Segment Open

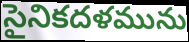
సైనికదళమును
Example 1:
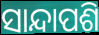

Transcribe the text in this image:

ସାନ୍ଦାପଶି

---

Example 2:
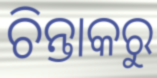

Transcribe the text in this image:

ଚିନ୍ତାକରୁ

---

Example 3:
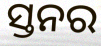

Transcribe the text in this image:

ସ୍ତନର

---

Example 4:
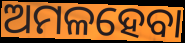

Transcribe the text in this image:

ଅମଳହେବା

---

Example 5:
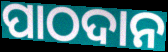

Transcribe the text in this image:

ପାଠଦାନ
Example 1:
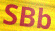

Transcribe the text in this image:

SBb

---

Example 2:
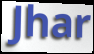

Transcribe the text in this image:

Segment Closed

▸ WORK TO BE COMPLETED: Search the entries for the word "Example". Copy each line where it appears.

▸ RESPONSE TO THIS TASK:
Example 1:
Example 2:
Example 3:
Example 4:
Example 5:
Example 1:
Example 2:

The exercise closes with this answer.